### SOURCE DATA ###

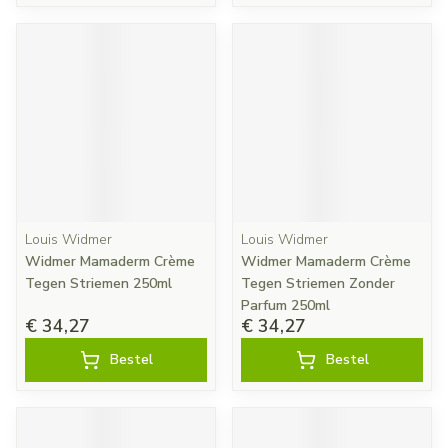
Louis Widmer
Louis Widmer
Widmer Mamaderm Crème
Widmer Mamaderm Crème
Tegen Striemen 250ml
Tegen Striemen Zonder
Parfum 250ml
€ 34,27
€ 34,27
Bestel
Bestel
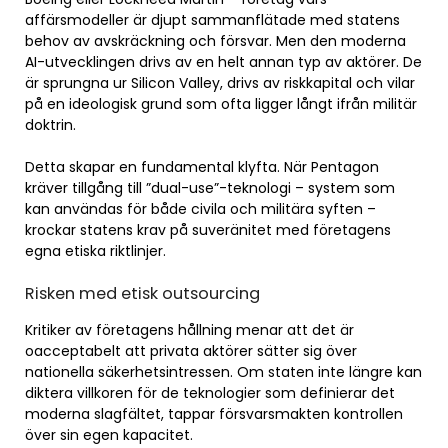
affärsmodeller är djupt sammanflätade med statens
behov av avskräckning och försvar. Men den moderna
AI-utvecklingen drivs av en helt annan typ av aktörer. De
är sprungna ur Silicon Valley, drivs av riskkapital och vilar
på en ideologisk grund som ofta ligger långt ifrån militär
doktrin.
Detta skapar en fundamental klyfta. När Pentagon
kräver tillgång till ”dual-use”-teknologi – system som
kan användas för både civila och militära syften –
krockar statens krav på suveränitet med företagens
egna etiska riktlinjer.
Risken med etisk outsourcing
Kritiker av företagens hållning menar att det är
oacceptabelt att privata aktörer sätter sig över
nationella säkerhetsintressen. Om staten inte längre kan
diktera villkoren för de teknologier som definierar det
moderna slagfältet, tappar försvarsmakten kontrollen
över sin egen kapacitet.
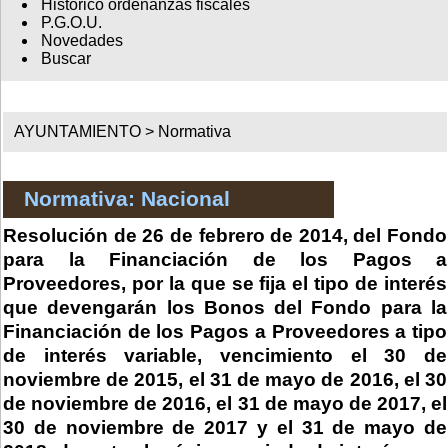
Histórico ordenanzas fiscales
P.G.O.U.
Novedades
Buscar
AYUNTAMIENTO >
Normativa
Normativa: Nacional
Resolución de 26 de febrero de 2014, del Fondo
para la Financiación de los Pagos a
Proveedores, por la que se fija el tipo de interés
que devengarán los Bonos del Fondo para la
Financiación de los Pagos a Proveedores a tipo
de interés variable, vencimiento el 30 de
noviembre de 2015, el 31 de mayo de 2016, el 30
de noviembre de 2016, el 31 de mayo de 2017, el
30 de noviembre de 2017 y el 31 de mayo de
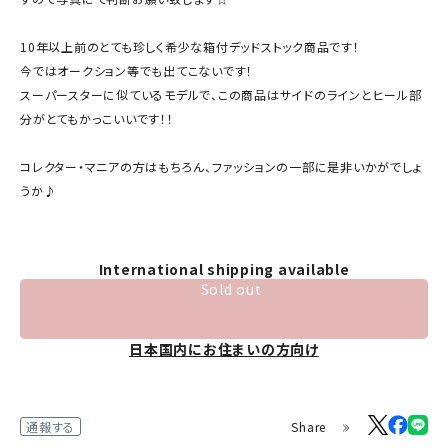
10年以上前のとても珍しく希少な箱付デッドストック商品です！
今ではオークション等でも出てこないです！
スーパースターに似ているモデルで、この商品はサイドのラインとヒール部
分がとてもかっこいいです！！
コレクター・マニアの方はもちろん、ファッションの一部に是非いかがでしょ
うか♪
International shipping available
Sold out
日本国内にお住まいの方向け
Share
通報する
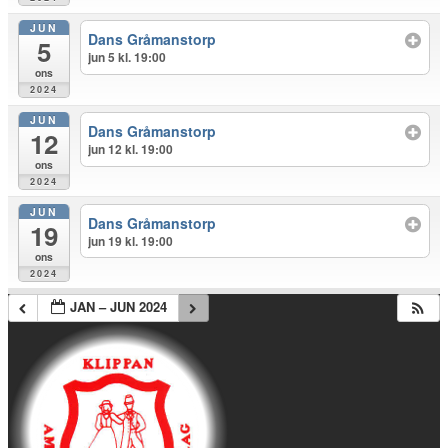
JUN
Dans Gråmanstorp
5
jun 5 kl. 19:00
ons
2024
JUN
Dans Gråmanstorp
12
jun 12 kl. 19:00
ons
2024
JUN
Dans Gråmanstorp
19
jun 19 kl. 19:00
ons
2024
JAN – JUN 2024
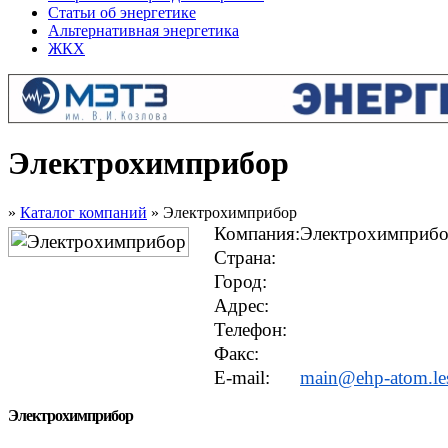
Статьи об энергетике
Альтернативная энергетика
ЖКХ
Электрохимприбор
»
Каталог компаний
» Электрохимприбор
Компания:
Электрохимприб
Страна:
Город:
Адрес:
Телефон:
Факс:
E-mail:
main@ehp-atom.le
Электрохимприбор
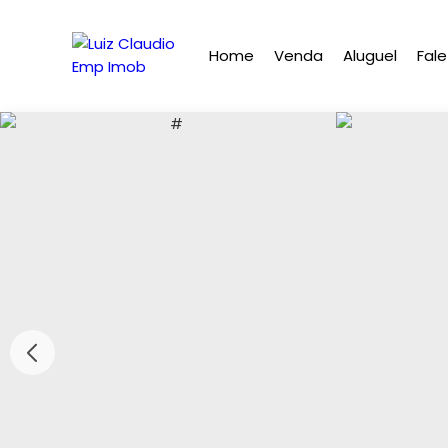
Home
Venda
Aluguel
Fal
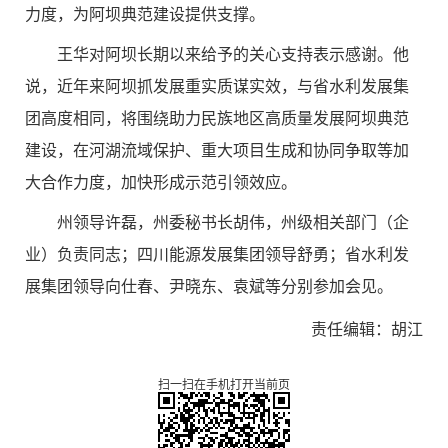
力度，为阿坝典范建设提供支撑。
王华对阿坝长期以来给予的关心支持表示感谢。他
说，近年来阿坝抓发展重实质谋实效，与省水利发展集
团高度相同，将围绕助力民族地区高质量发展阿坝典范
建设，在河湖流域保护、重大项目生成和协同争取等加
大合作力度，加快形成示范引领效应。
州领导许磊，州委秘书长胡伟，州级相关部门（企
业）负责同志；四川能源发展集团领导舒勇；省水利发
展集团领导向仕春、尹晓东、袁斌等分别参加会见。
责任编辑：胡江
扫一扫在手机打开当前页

###
### SOURCE DATA ###

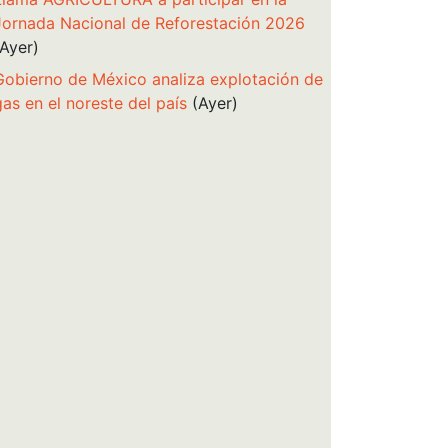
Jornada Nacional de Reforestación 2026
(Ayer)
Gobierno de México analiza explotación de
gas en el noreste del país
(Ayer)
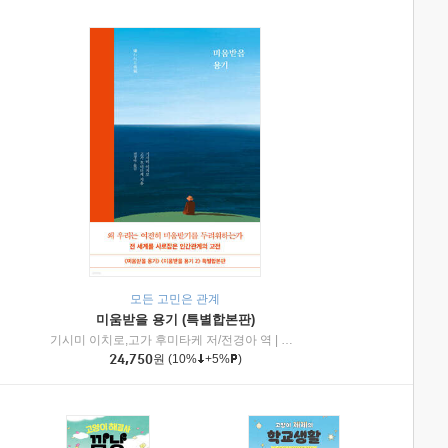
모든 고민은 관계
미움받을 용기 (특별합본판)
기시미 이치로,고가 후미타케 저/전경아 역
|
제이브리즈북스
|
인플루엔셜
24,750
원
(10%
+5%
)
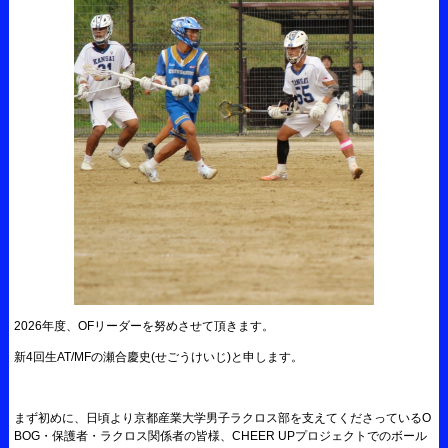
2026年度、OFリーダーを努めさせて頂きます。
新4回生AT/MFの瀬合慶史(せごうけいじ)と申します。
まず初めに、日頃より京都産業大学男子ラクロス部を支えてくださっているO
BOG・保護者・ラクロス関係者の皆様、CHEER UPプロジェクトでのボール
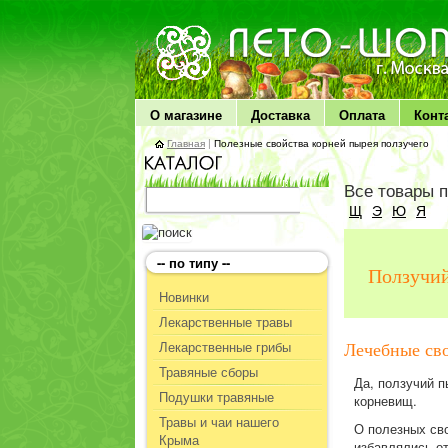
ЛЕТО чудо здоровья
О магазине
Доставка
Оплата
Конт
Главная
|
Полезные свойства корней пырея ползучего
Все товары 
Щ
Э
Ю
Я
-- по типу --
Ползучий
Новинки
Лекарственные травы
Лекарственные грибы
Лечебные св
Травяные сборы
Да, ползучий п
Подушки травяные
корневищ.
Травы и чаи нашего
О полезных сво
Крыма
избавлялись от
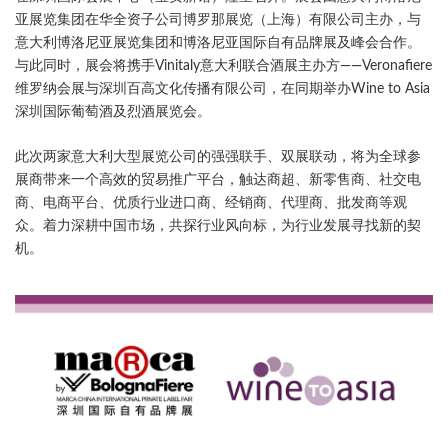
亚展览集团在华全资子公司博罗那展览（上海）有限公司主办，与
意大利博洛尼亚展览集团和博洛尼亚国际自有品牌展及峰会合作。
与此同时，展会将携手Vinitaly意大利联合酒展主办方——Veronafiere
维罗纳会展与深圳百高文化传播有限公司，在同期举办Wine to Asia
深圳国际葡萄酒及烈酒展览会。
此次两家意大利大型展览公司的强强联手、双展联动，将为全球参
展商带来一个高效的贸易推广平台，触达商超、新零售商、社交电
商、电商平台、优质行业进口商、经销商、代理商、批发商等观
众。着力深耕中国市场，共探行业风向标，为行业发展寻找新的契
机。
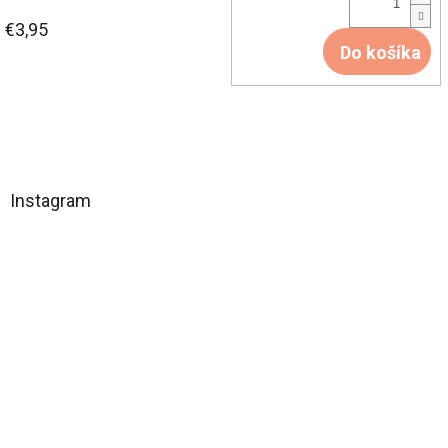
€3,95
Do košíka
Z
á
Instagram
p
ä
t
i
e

###

ASSIGNMENT:
Starting with the line that contains "affärsmodeller är djupt" and continuing through the line that contains "kan användas för", rewrite those lines with "aktörer" renamed to "företag" and everything else left unchanged.

RESULT OF THE TASK:
affärsmodeller är djupt sammanflätade med statens
behov av avskräckning och försvar. Men den moderna
AI-utvecklingen drivs av en helt annan typ av företag. De
är sprungna ur Silicon Valley, drivs av riskkapital och vilar
på en ideologisk grund som ofta ligger långt ifrån militär
doktrin.
Detta skapar en fundamental klyfta. När Pentagon
kräver tillgång till ”dual-use”-teknologi – system som
kan användas för både civila och militära syften –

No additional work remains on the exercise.